EAST RUTHERFORD, N.J. -- The first and easiest instinct is to ask whether anyone has an explanation, but they don't. The New York Giants placed five players on injured reserve Tuesday, bringing their current total to a staggering 20, and it doesn't make any more sense to them than it does to you or me.
"You're asking me for a comment that has miffed me forever: Why does it happen?" Giants coach Tom Coughlin said Wednesday morning. "We've jumped even further into the science of staying healthy in terms of what we've done this year with our soft-tissue stuff, and as you can see, it hasn't been that. It hasn't been the soft tissue. It's been the surgical repairs, the things that have knocked people completely out of the game."
The Giants did overhaul their conditioning program this year, incorporating GPS monitoring and scheduled rest days throughout training camp and monitoring things differently during the season than they have in years past. But as Coughlin points out, the issues this year have generally not been muscle pulls or lingering strains. Starters Victor Cruz, Prince Amukamara, Jon Beason, Geoff Schwartz, Mathias Kiwanuka and Walter Thurmond all suffered season-ending injuries that required surgery to repair -- catastrophic-type issues that can't be prevented by better conditioning or vigilance. Dumb luck, in more or less all cases, which makes it even tougher to understand.

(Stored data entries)
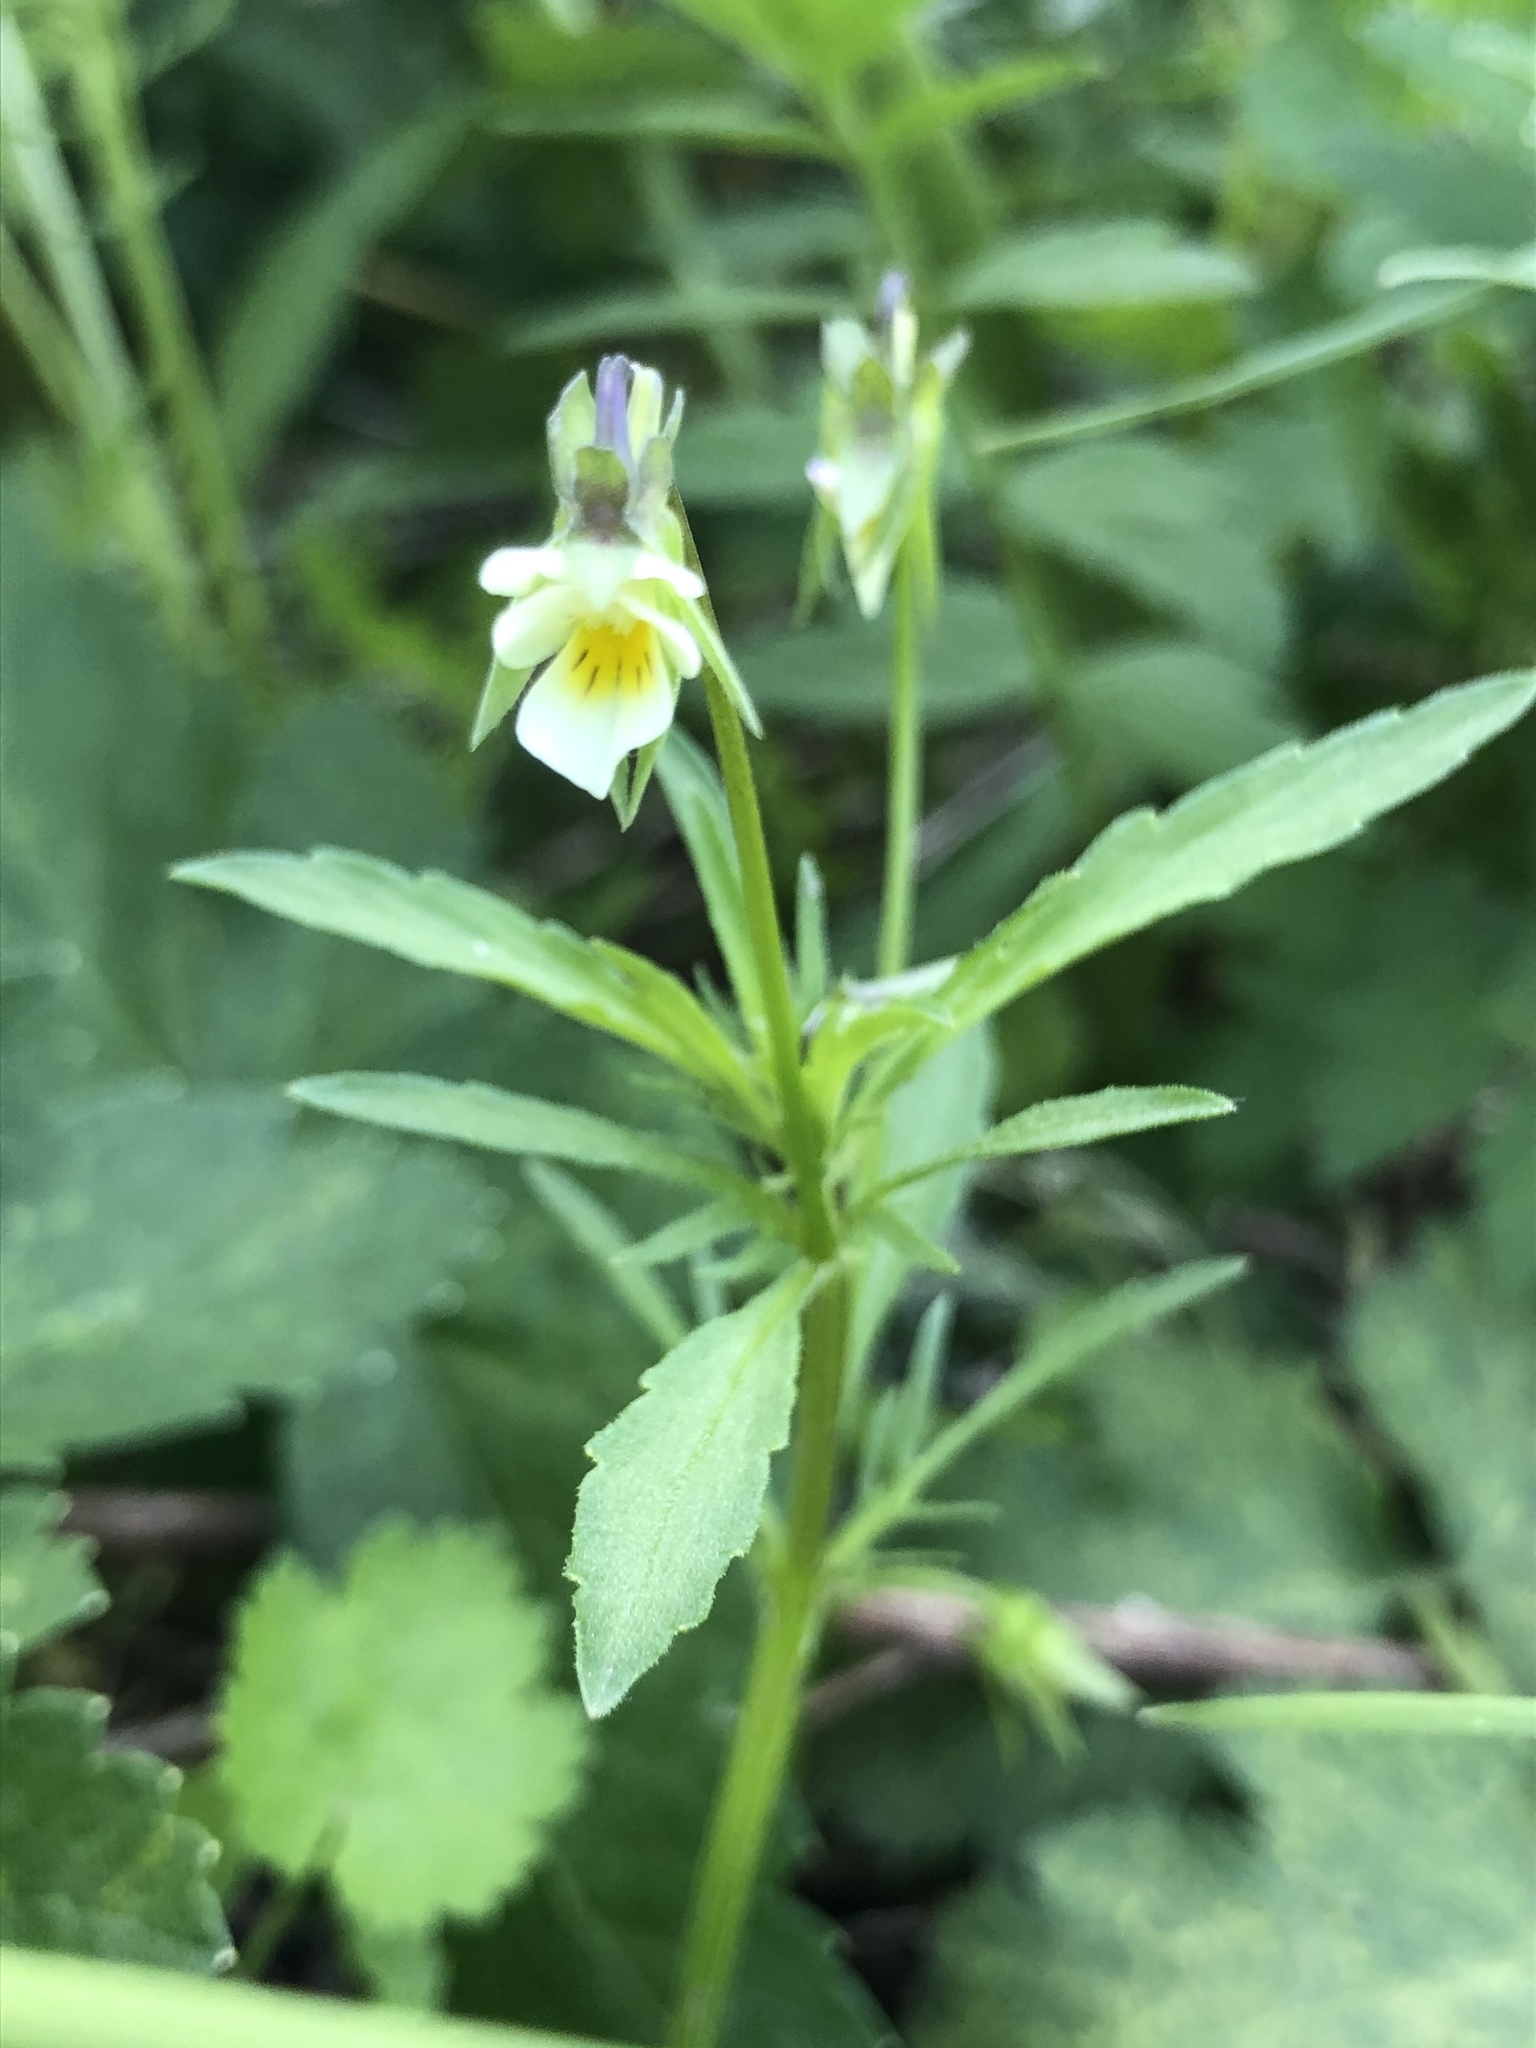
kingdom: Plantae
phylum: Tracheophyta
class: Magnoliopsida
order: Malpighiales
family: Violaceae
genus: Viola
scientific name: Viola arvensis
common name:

*What you need to do*.
1. Change "Tuesday" to "Monday" in the Giants injury article, and write out the passage from "EAST RUTHERFORD, N.J." up to and including "to you or me.".
2. Please write what comes next in the Giants injury article, carrying on after its last sentence.

*Responses by item number*.
1.
EAST RUTHERFORD, N.J. -- The first and easiest instinct is to ask whether anyone has an explanation, but they don't. The New York Giants placed five players on injured reserve Monday, bringing their current total to a staggering 20, and it doesn't make any more sense to them than it does to you or me.

2.
"It is a lot," said offensive tackle Justin Pugh, who missed the past two games with a quad strain but has avoided injured reserve and expects to play Sunday in Tennessee. "There's no doubt, you can look at it and think, 'How does this keep happening?' But it's part of the game. Every team deals with it. It's about how you handle the injuries."
The Giants haven't handled them very well, if their 3-9 record is any indication. Pugh said that the offense, at least, has had to make some changes in procedure due to the number of new faces shuffling in and out of the lineup all the time.
"Now, when we make a call, we're sticking with it. No gray area, where before we might have had some leeway," Pugh said. "Now it's clear-cut. But I don't want to say we've gotten more vanilla. We're just making sure we're harping on certain techniques and being real specific."
With four weeks to go in the season and big bodies naturally breaking down all around the league every December, the injury toll for the Giants is likely to climb even higher by season's end. They had three players miss practice Wednesday -- Rashad Jennings with an ankle injury and James Brewer and Mark Herzlich with concussion symptoms. They weren't the strongest roster in the league to begin with, and they've been wracked by injury more than any other team.
"I wish I had an answer for you," Coughlin said. "A lot of people want to go on and on about, 'Do we have enough offseason?' And I think that might legitimately be something to bring up at some point in time. But we offer no excuses, and we certainly have always maintained that position. I feel bad for the guys that are hurt. It's the nature of our business, unfortunately. We push forward."